Stereo vision based Point Cloud generation by Zed:
Position Tracking (video from Zed Official site):

LiDAR vs Visual
This is just my opinion mainly based on the obsservations made while working on this project.
- Robust in Challenging Conditions: LiDAR performs well in adverse conditions like low light making it highly adaptable for autonomous systems operating in GPS-denied areas. Visual SLAM relies on well-lit environments.
- High Processing Demand: LiDAR generates massive amounts of data, requiring powerful hardware and more advanced data processing.
- Feature-Rich Environments Required: Visual SLAM performs better in environments rich in features (e.g., edges, corners), which can be a challenge in sparse or plain areas.
- Ease of debugging: Visual SLAM has camera data, which makes it easier to make sense of the data, compared to the heat-map obtained by the Lidars.
Frontier-based exploration
I have used the same technique both the quadruped’s exploration. Wherein the occupancy grid and current Odom is used to detect “frontiers” (spaces in map that are to be explored) and one of them is optimally chosen as the nest goal. A lot can be modified in how its being chosen. Currently the GO1 has a tendency to choose the periferal frontier, and thus is more suited for round areas but not for corridor-like environment. And GO2 has a tendency is go for consecutive goals, which reduces the breadth of area covered.
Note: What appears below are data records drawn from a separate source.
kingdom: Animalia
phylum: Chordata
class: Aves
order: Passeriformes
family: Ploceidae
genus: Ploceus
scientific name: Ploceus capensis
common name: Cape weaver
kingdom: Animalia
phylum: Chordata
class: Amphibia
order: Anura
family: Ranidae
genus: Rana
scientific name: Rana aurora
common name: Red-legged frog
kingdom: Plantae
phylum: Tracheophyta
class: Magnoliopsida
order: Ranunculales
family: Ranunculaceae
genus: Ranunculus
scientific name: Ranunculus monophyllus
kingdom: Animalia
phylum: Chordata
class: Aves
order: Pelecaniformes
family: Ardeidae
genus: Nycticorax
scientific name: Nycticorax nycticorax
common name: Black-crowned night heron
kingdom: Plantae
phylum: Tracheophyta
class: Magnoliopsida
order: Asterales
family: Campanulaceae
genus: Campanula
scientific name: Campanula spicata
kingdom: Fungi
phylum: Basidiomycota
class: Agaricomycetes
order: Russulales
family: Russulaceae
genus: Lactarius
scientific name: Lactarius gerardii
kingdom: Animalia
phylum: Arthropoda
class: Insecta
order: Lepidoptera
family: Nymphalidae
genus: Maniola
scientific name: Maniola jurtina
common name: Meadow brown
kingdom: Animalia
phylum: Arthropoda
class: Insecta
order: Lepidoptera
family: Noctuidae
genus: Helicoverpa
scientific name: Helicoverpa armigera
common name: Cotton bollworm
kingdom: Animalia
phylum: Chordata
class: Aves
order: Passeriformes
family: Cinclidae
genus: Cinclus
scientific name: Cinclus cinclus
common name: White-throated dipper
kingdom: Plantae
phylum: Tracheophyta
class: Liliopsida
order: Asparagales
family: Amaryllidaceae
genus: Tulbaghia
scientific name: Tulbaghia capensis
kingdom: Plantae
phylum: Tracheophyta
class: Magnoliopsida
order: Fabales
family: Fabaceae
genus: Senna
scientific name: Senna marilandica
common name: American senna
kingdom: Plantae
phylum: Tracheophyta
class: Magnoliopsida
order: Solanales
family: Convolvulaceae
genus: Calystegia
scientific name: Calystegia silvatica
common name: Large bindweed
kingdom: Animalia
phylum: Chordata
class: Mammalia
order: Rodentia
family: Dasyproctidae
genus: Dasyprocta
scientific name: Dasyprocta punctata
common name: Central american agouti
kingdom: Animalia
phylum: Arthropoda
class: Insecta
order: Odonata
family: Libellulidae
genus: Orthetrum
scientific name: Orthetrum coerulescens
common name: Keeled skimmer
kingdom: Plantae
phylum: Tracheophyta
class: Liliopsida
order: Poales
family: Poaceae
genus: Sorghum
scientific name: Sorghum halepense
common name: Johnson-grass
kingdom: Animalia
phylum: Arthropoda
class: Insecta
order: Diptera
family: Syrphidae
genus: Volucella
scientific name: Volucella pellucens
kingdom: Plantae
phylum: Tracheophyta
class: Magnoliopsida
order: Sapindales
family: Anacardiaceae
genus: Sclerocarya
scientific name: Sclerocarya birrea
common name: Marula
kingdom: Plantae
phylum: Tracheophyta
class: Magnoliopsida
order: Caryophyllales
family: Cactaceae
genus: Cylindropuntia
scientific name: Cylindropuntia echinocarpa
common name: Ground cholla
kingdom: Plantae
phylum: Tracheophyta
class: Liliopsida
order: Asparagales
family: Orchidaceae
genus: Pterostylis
As observered on GO1 Display screen wihle exploration:
Map-Merging
The final step now, is to merge the occupancy grids generated by all the indivudual quadrupeds in a cluster. The initial relative position of both agents are known and I also have the IMU data of the motion series, which can be stiched into a combined map.
I have it working in simulation based on the research.

I am currently trying to get it to work with the real GOs.
Awknowledgements
Unitree & ROS2 contributers, Prof. Paul Umbanhowar for guiding though the entire project lifecycle, Davin Landry for assiting in Maker’s space, all the work done by Aditya Nair, Nick Morales, Marno Nel, Katie Hughes and David Dorf which helped me to build on from, the robofriends repo contributers, 2025 Cohort, and most importantly the Open Source Community!!
And of course to Scooby and Oatmeal! It was lovely working with you both.
If any of you reading this, work on the project and add some segments to the codebase would love to know about it. Most issues, and operational stuff are fresh in my mind, so feel free add issues and raise PR. Detailed setup instruction and running procedure is mentioned in the ReadMe file of each package.